For starters, Villanova lost three seniors to graduation and transfers Isaiah Armwood and Taylor King, who would likely be playing integral roles for the team had they not left the program. This mass exodus has left Villanova with one of the least experienced rosters in the country (#317 according to KenPom) and very little depth, especially across the front-line.
The team has lost six games, including five conference tilts, by four points or less. They have also won their fair share of close games that could have gone either way so it would be trivial to nitpick at what Villanova’s record could look like, but the close games are indicative of Villanova’s youth and inexperience. An experienced and well-oiled machine like Syracuse knows how to win close games, but also knows how to put away an inferior opponent. The Wildcats aren’t there yet but they still might be on the right path.

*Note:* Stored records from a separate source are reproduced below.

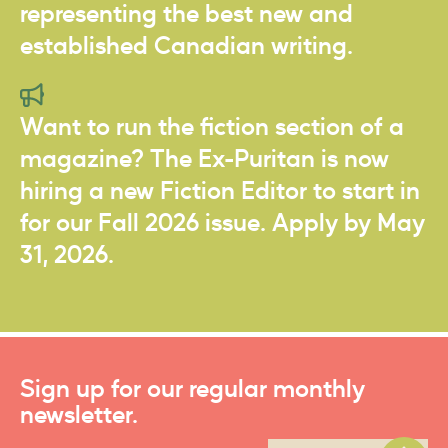
representing the best new and
established Canadian writing.
Want to run the fiction section of a
magazine? The Ex-Puritan is now
hiring a new Fiction Editor to start in
for our Fall 2026 issue. Apply by May
31, 2026.
Sign up for our regular monthly
newsletter.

Assuming no one does anything stupid and declares for the NBA Draft (we are looking at you Maalik Wayns) the Wildcats are poised to rebound in a big way next season. If you count seldom-used Dallas Ouano (and you shouldn’t) the Wildcats will graduate just one player. So basically, they returns everybody who is anybody. They also have an incomplete recruiting class that already includes Philadelphia big man Daniel Ochefu and scoring point guard Ryan Arcidiacono. Ochefu in particular is an important recruit because he gives the Wildcats one of the deeper and bigger frontcourts in the conference next season. Arcidiacono missed his entire senior season with a back injury and may need time and rehabilitation before he can play meaningful minutes for the Wildcats, but at the very least, he gives the team an accurate long-range shooter they so desperately need. Also, if they can pull of a coup and land coveted local product Amile Jefferson, they could potentially field one of the deepest teams in the conference next season.

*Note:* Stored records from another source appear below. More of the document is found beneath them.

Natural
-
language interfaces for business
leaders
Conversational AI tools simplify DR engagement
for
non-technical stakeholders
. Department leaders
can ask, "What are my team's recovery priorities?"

Building quality and trustworthy depth should be Wright’s top priority, and the development of the current freshmen will be essential to building that depth. The smart money says that the Wildcats are at their best when Tyrone Johnson is playing point guard and Wayns is free to be the primary scoring option, but Johnson will need to be more consistent and judicious with the basketball if he wants to earn that role. Darrun Hilliard was a dependable role player and defensive stopper early in the season, but he has worn down and has fallen almost completely out of Wright’s rotation of late. Markus Kennedy and Achraf Yacoubou have been nothing more than bit-role players. If all four use the summer wisely, then Wright will have a slew of options when he is determining his rotation for next season.
Yes the record is terrible, but the cupboard is hardly bare. Wayns still forces too many shots and turns the ball over way too much, but when he is on, there aren’t many guards who are better at getting to the rim. Mouphtaou Yarou isn’t much of a rim-protector, but he is good rebounder and a solid interior scoring option. And JayVaughn Pinkston is a multi-talented forward who seems poised for a breakout season next year.
For Wright, the offseason will be about stressing defense, forcing turnovers, and taking better shots. Both Pinkston and Wayns are the main reason why the Wildcats rank near the bottom (#287) in effective field goal percentage. And they have been even worse at forcing turnovers this season. The pieces are there, and if the team wants to put in the work to erase some of their glaring deficiencies, the abysmal 2011 season will be just an afterthought this time next season as the Wildcats jockey for NCAA Tournament seeding.